Implement logging strategy (#444)

* Logging strategy and convert all prints() to logging invocations
2026-06-20 04:08:06 +02:00 · 2025-07-30 23:18:38 +01:00 · 2025-07-30 23:18:38 +01:00 · dd70aade11
commit dd70aade11
parent 3e0651222b
117 changed files with 1216 additions and 667 deletions
--- a/trustgraph-ocr/trustgraph/decoding/ocr/pdf_decoder.py
+++ b/trustgraph-ocr/trustgraph/decoding/ocr/pdf_decoder.py
@ -6,12 +6,16 @@ PDF document as text as separate output objects.

 import tempfile
 import base64
+import logging
 import pytesseract
 from pdf2image import convert_from_bytes

 from ... schema import Document, TextDocument, Metadata
 from ... base import FlowProcessor, ConsumerSpec, ProducerSpec

+# Module logger
+logger = logging.getLogger(__name__)
+
 default_ident = "pdf-decoder"

 class Processor(FlowProcessor):
@ -41,15 +45,15 @@ class Processor(FlowProcessor):
            )
        )

-        print("PDF OCR inited")
+        logger.info("PDF OCR processor initialized")

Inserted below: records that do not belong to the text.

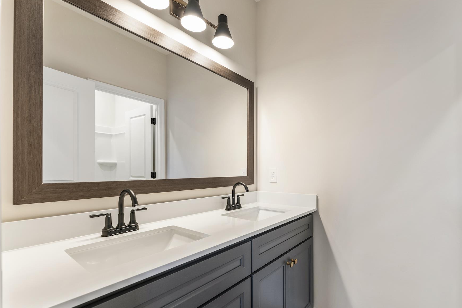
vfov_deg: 71.3
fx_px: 214
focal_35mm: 17
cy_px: 168
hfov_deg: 93.8
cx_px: 261
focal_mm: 14.6
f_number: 6.3
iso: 400
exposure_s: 1/5
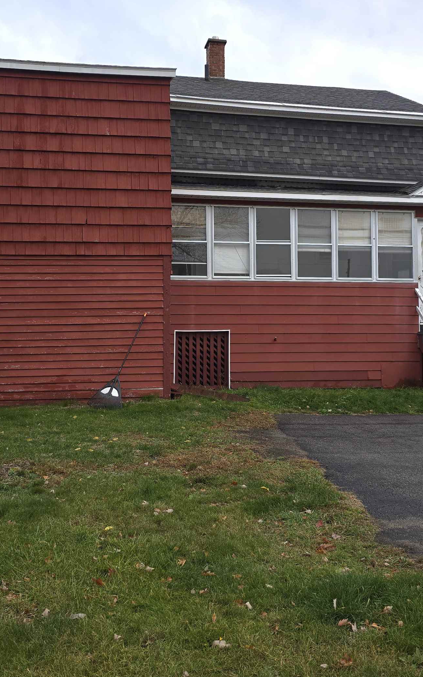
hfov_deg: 35.3
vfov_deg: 53.9
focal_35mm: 36
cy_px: 312
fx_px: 664
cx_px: 222
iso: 20
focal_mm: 6.3
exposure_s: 1/60
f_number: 1.7
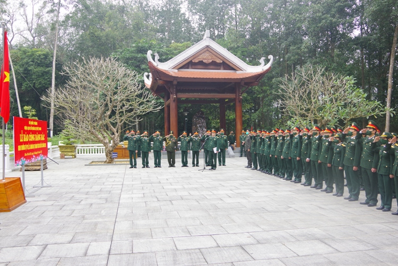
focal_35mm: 31
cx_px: 199
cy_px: 133
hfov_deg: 60.3
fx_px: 343
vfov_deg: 42.3
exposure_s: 1/125
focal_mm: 21
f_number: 6.3
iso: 400
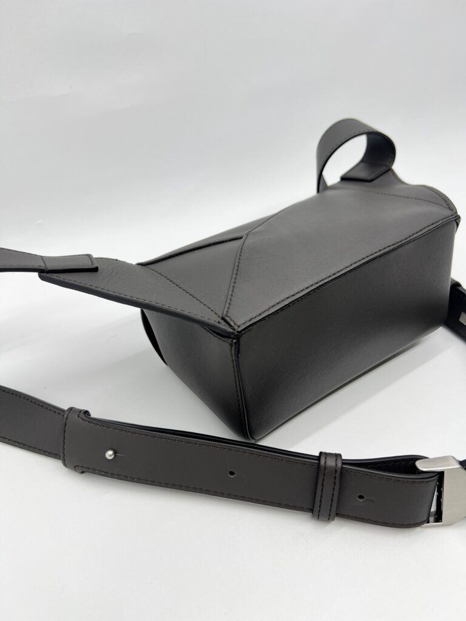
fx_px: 467
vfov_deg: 67.3
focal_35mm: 26
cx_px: 233
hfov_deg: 53.1
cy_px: 310
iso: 32
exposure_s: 1/122
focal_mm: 5.7
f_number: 1.5
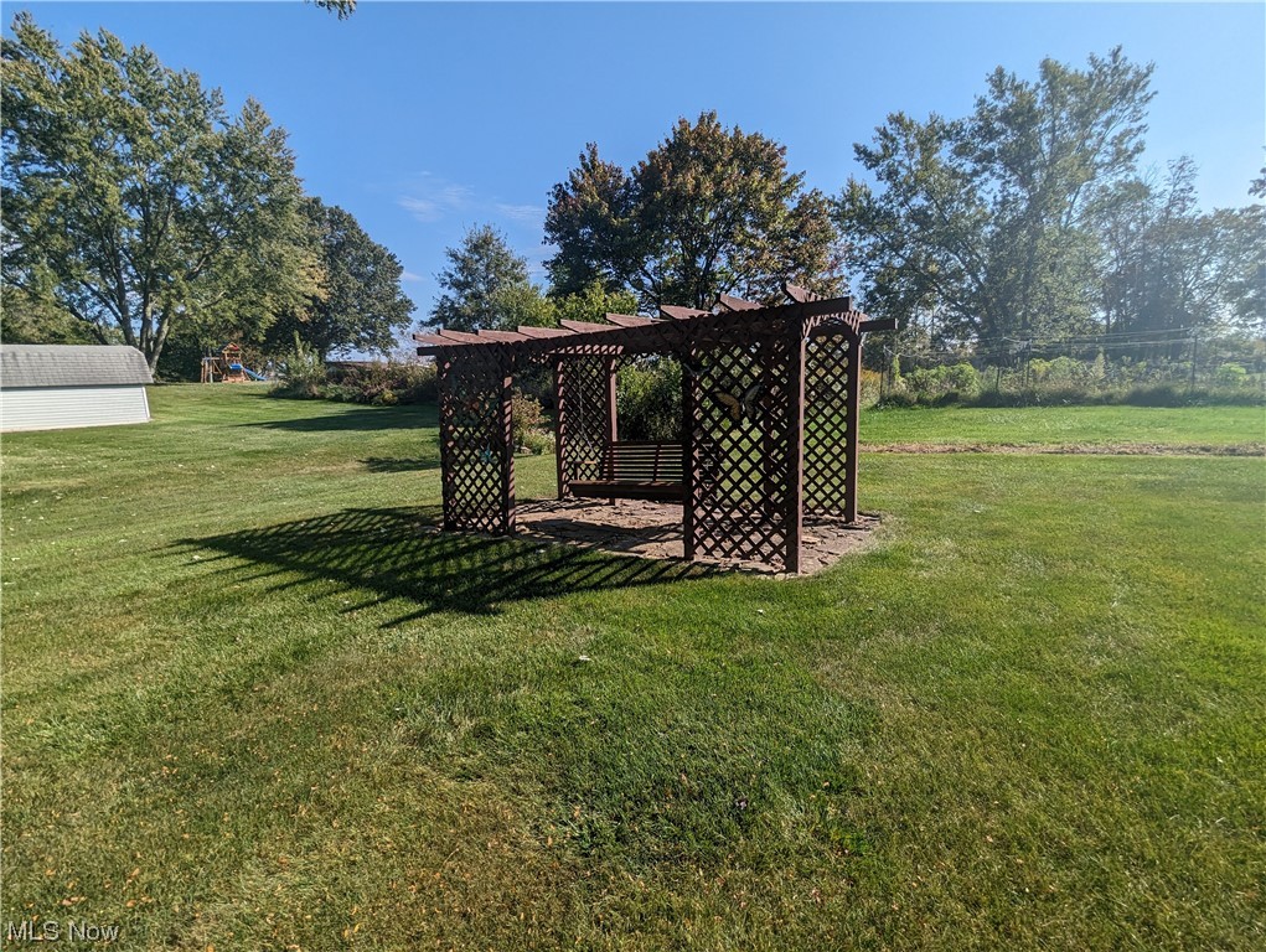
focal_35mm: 16
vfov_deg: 78.2
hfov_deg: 94.4
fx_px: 586
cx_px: 633
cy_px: 476
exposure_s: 1/2160
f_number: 2.2
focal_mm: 2.35
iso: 52
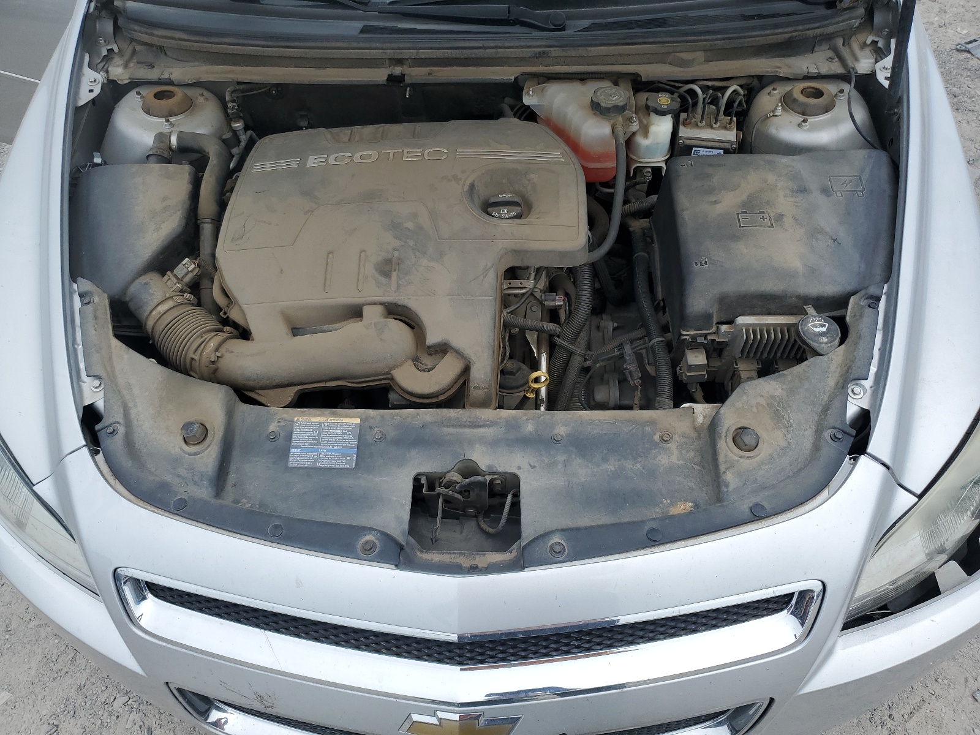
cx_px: 490
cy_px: 368
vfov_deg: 53.1
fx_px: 736
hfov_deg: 67.3
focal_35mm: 26
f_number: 1.5
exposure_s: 1/2500
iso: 50
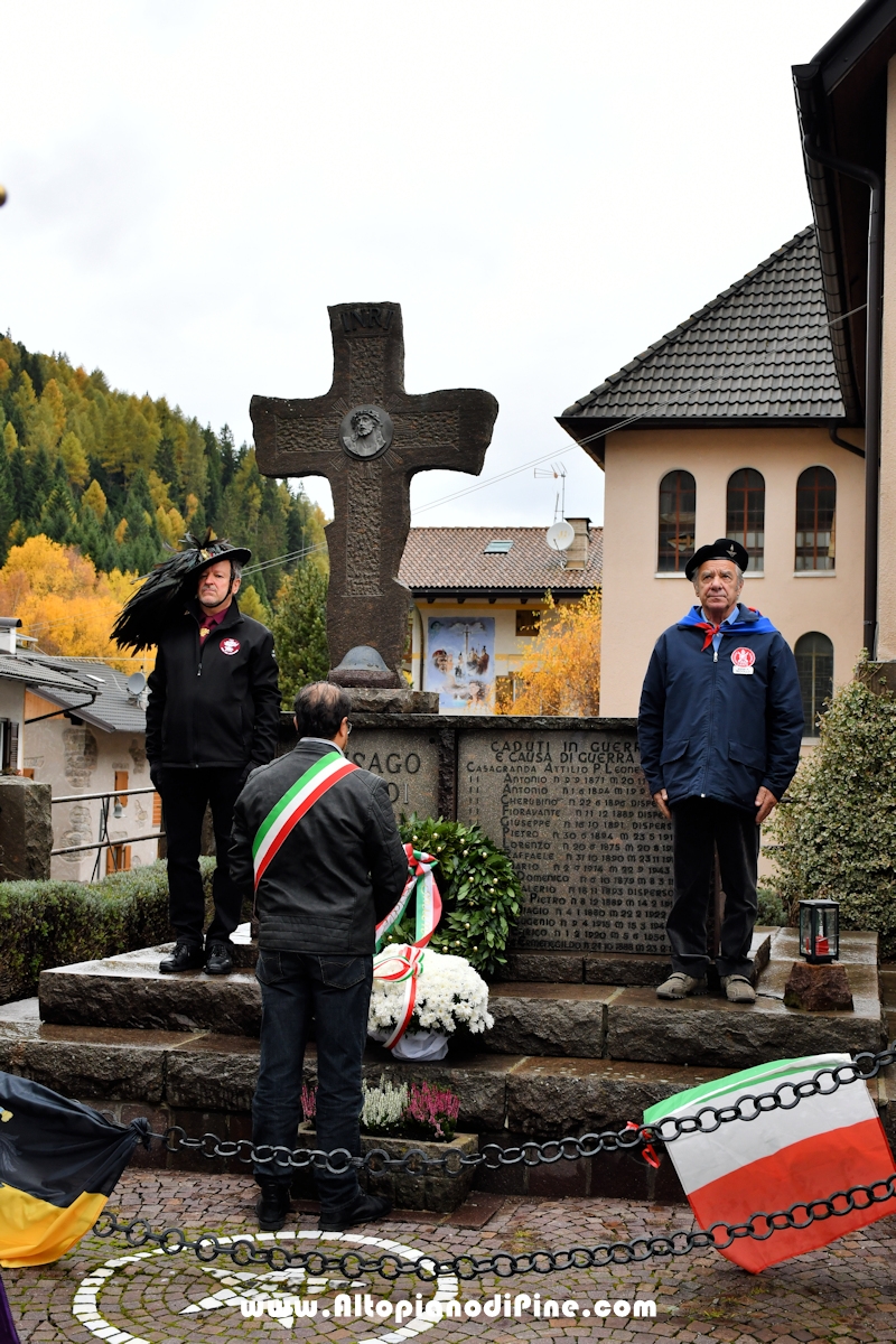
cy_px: 672
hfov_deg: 33.4
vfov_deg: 48.5
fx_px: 1493
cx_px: 448
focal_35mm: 40
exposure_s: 1/250
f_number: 5.6
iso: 360
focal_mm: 27
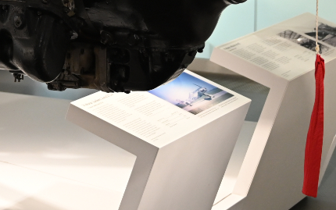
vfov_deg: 9.1
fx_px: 1301
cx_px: -66
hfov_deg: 14.3
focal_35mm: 142
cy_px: -74
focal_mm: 39
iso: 1400
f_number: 4
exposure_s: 1/125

    async def on_message(self, msg, consumer, flow):

-        print("PDF message received", flush=True)
+        logger.info("PDF message received")

        v = msg.value()

-        print(f"Decoding {v.metadata.id}...", flush=True)
+        logger.info(f"Decoding {v.metadata.id}...")

        blob = base64.b64decode(v.data)

@ -60,7 +64,7 @@ class Processor(FlowProcessor):
            try:
                text = pytesseract.image_to_string(page, lang='eng')
            except Exception as e:
-                print(f"Page did not OCR: {e}")
+                logger.warning(f"Page did not OCR: {e}")
                continue

            r = TextDocument(
@ -70,7 +74,7 @@ class Processor(FlowProcessor):

            await flow("output").send(r)

-        print("Done.", flush=True)
+        logger.info("PDF decoding complete")

    @staticmethod
    def add_args(parser):